-------- Provided text

Chilton County’s seniors are learning about an ancient art form that is catching on around the world for its numerous health benefits for the body and mind.

Instructor Diane McFarland describes tai chi as a “slow, gentle exercise” that people of any age can do.

Chilton Medical Center’s Senior Connection is offering tai chi through the Taoist Tai Chi Society of Montgomery in weekly classes held every Thursday morning from 9 to 10:30 at the Helen Parrish Activity Center of Clanton First United Methodist Church.

The classes began this past week and will continue through December. They are open to any seniors who would like to participate.

The form of tai chi being taught, taijiquan, consists of 108 movements that are performed in a series.

“After you learn it and do it for a while, it just becomes one big single movement,” McFarland said. “It improves balance and circulation while reducing stress.”

Tai chi has often been described as “moving meditation,” she added.

“It’s suited for everyone but is especially good for seniors because it is low impact,” she said. “It’s not about doing the moves exactly right. It’s about doing it the way your body allows you to do it.”

McFarland has taught tai chi for about four years.

“I’ve always just loved any type of exercise,” said participant Judy Headley of Clanton. “I was glad to be able to come – very excited, in fact.”

----------------

What this exercise asks
1. In the tai chi article, how many movements make up the form of tai chi being taught?
2. Write out the part of the tai chi article starting with "Instructor Diane McFarland" and going on through "in a series.".
The data that comes next has no connection to the tai chi article.

-------- Dataset records

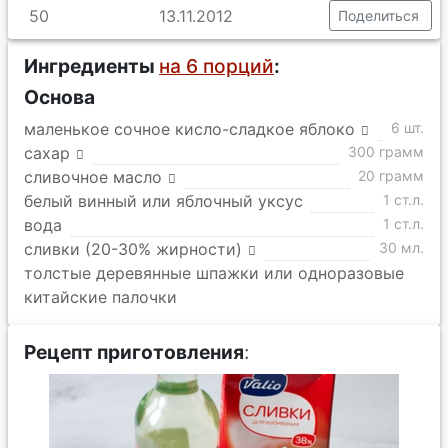
50
13.11.2012
Поделиться
Ингредиенты
на 6 порций
:
Основа
маленькое сочное кисло-сладкое яблоко
6 шт.
сахар
300 грамм
сливочное масло
20 грамм
белый винный или яблочный уксус
1 ст.л.
вода
1 ст.л.
сливки (20-30% жирности)
30 мл.
толстые деревянные шпажки или одноразовые
китайские палочки
Рецепт приготовления
:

----------------

Responses
1. It consists of 108 movements performed in a series.

2.
Instructor Diane McFarland describes tai chi as a “slow, gentle exercise” that people of any age can do.

Chilton Medical Center’s Senior Connection is offering tai chi through the Taoist Tai Chi Society of Montgomery in weekly classes held every Thursday morning from 9 to 10:30 at the Helen Parrish Activity Center of Clanton First United Methodist Church.

The classes began this past week and will continue through December. They are open to any seniors who would like to participate.

The form of tai chi being taught, taijiquan, consists of 108 movements that are performed in a series.